Records for the exercise:
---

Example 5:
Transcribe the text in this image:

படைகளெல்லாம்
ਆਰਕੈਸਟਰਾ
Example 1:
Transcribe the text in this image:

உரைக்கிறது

Exercise instructions: Your task is to repeat every entry above exactly.

Exercise result:
---

Example 5:
Transcribe the text in this image:

படைகளெல்லாம்
ਆਰਕੈਸਟਰਾ
Example 1:
Transcribe the text in this image:

உரைக்கிறது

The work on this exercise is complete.